Ao contrário de filmes que retratam desafortunados inocentes, que não merecem a situação em que estão, esse aqui já pede que a gente simpatize com uma personagem com vários problemas de caráter. Ela perdeu seu dinheiro por conta de seus próprios vícios e irresponsabilidades, e quando recebe ajuda dos outros, ela é sempre ingrata, inconveniente, vai testando os limites de todos, até que eles se veem na obrigação de se livrar dela (essas pessoas são retratadas como ligeiramente frias e egoístas pelo filme, e pequenos toques de direção, como o uso de música, indicam que o cineasta não é crítico em relação ao comportamento de Leslie, mas quer exercitar nossa empatia por ela).
(SPOILERS) Reforçando essa base altruísta do filme, Leslie só começa a melhorar quando um estranho lhe oferece ajuda, mas não exige nada em troca; não demonstra um único impulso egoísta: não exige que ela respeite seu espaço, não impõe condições, não pede que aja de maneira civilizada. Ele a vê perambulando pelas ruas como uma indigente, e mesmo sabendo de sua reputação suspeita, oferece um emprego em seu hotel sem razão alguma, um lugar para morar de graça, pagamento adiantado; e quando ela bebe e fuma durante o serviço, é ríspida, acorda atrasada várias vezes e inventa mentiras em vez de se desculpar, ele continua a tratando como um ser humano totalmente respeitável.

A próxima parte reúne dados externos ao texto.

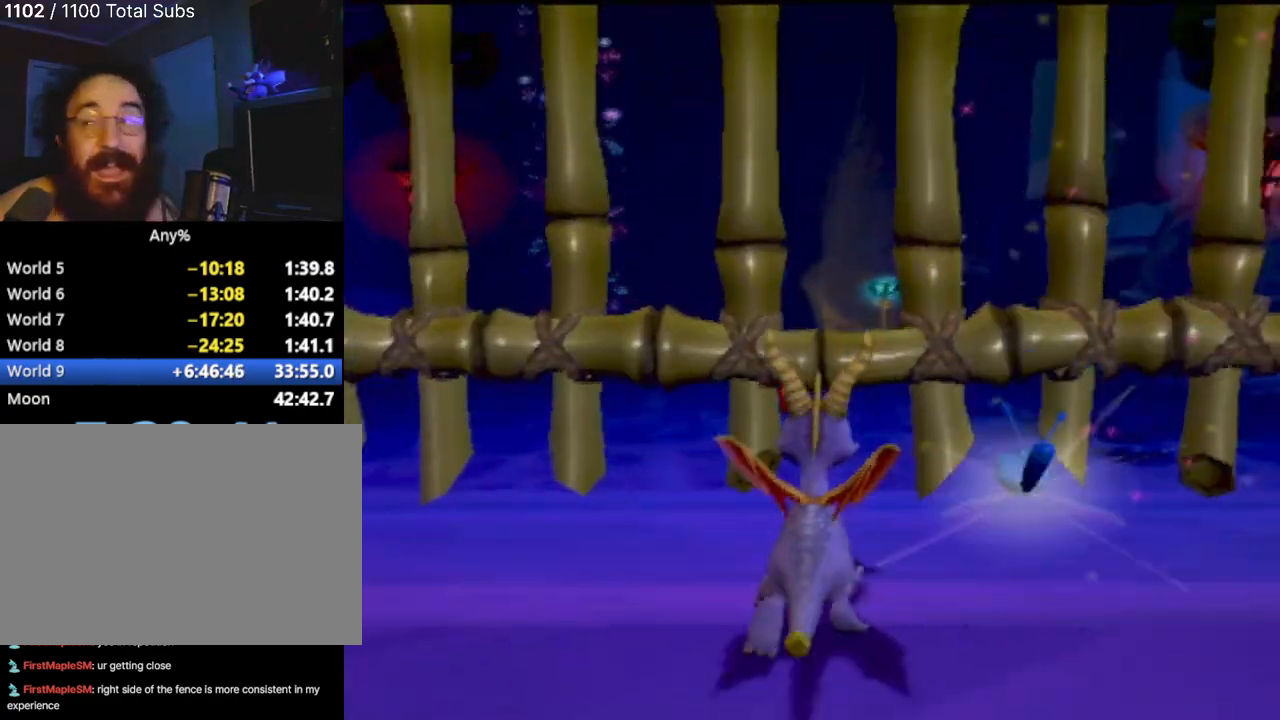
{"buttons": [], "left_stick": "up-right", "events": [[450, "left_stick", "up-right"]]}
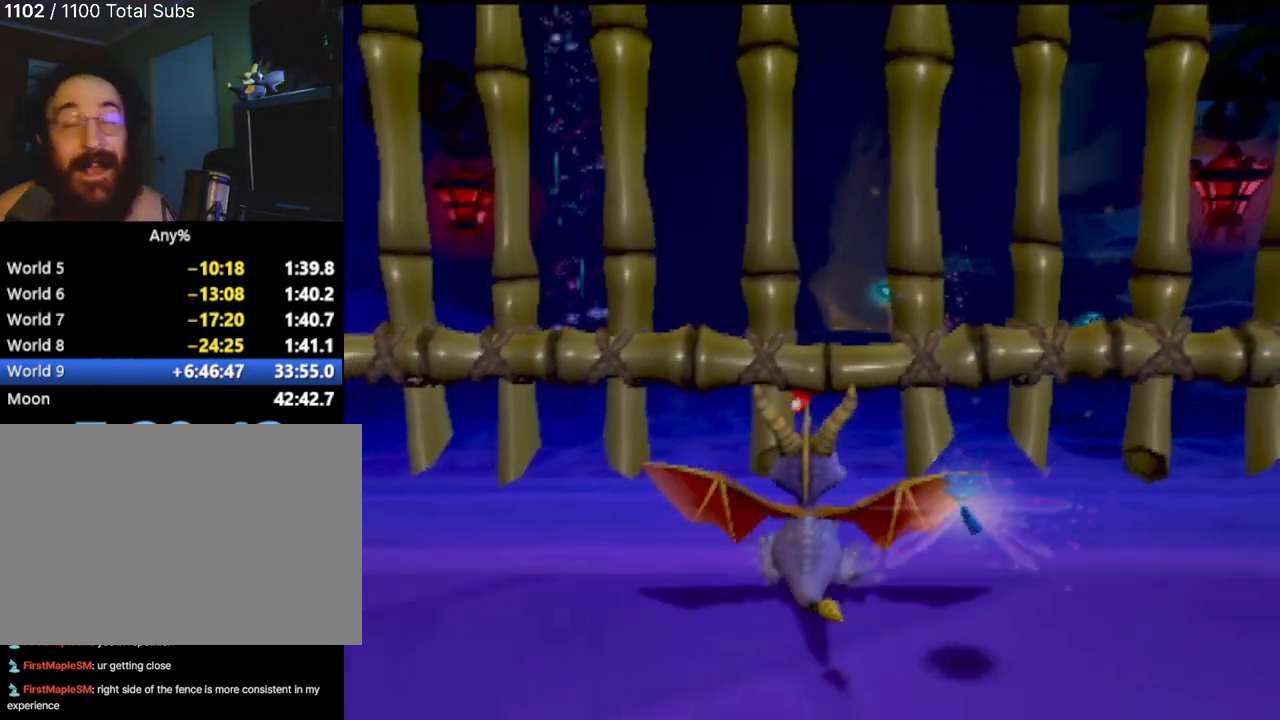
{"buttons": ["CROSS", "SQUARE"], "left_stick": "center", "events": [[50, "SQUARE", "down"], [67, "left_stick", "up"], [317, "CROSS", "down"], [484, "left_stick", "center"]]}
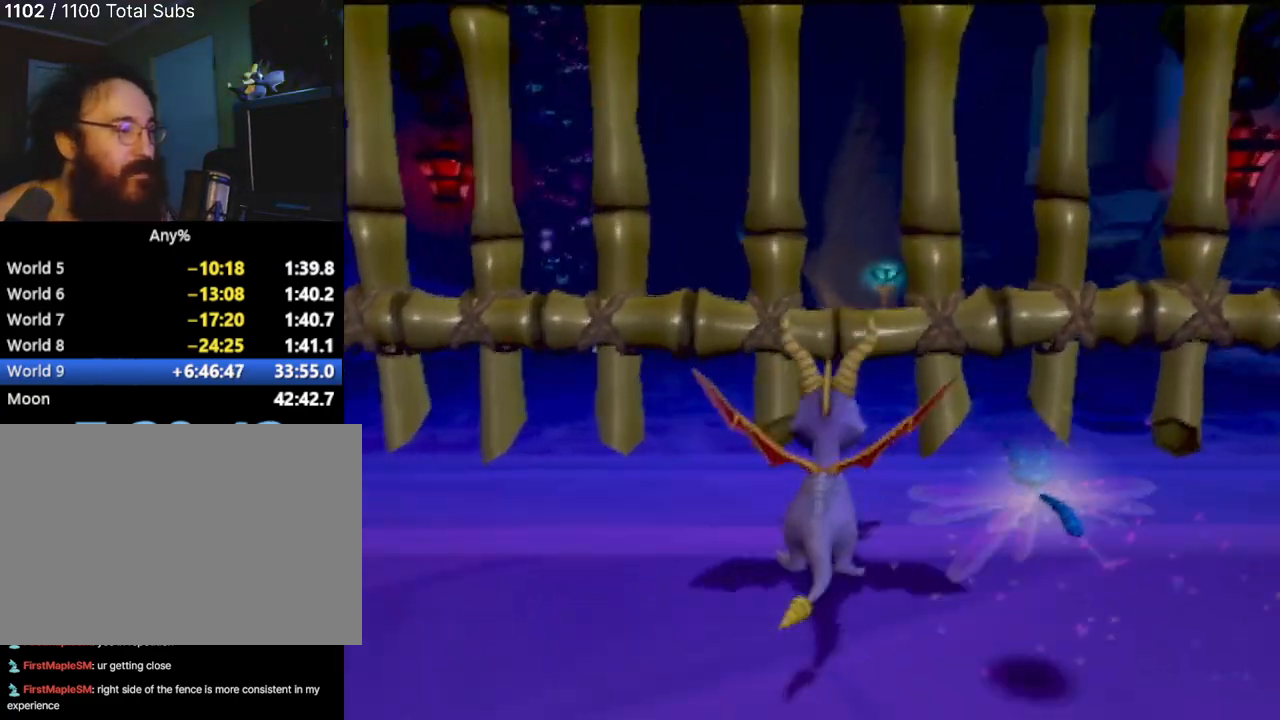
{"buttons": [], "left_stick": "center", "events": [[166, "CROSS", "up"], [183, "SQUARE", "up"], [267, "CROSS", "down"], [283, "SQUARE", "down"], [317, "SQUARE", "up"], [333, "left_stick", "up-right"], [367, "CROSS", "up"], [400, "left_stick", "center"]]}
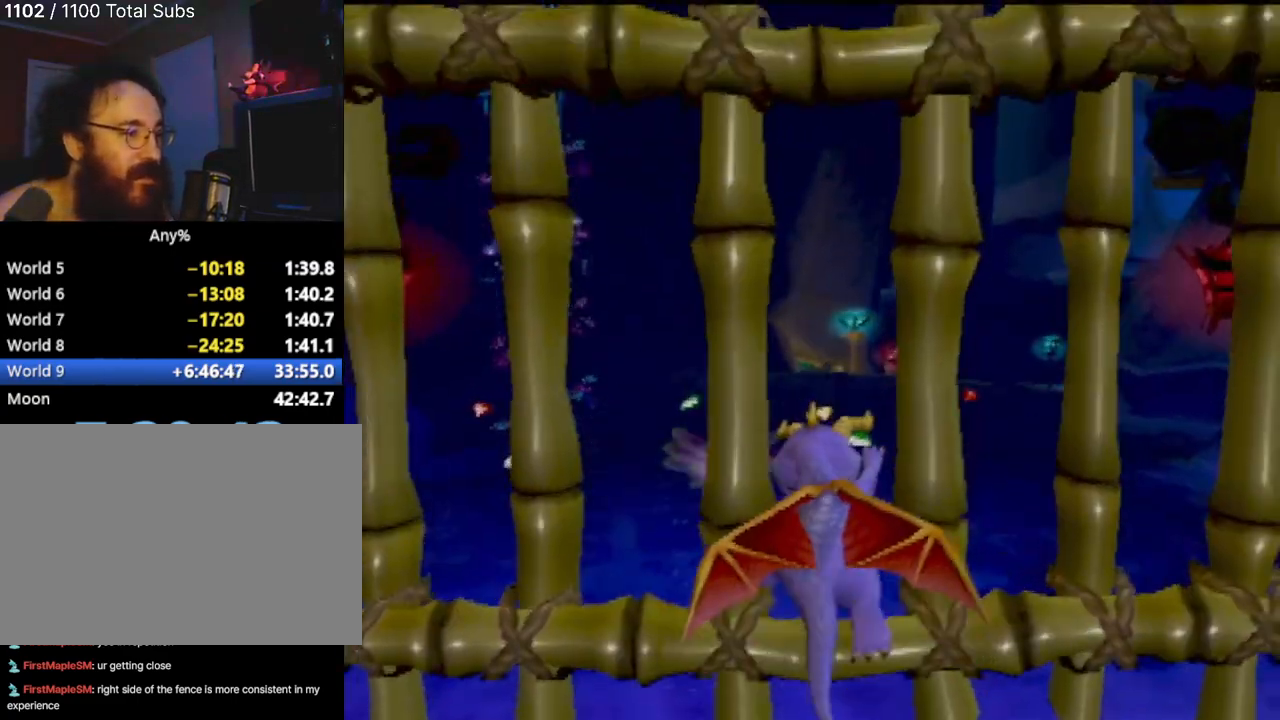
{"buttons": ["SQUARE"], "left_stick": "center", "events": [[17, "SQUARE", "down"], [33, "CROSS", "down"], [84, "SQUARE", "up"], [167, "CROSS", "up"], [250, "CIRCLE", "down"], [284, "CIRCLE", "up"], [284, "SQUARE", "down"]]}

Eventualmente, Leslie começa a reagir e a sair do buraco; decide se esforçar no trabalho, largar o álcool, faz planos para o futuro, e tenta se reconectar com seu filho (Riseborough, que tem olhos extremamente conscientes, sensíveis, não chegou a me impressionar 100% como desequilibrada, baderneira, mas nessa metade final, onde ela começa a se recompor, a refletir sobre sua situação, personagem e atriz se alinham melhor, e Andrea tem grandes momentos que fazem jus à indicação).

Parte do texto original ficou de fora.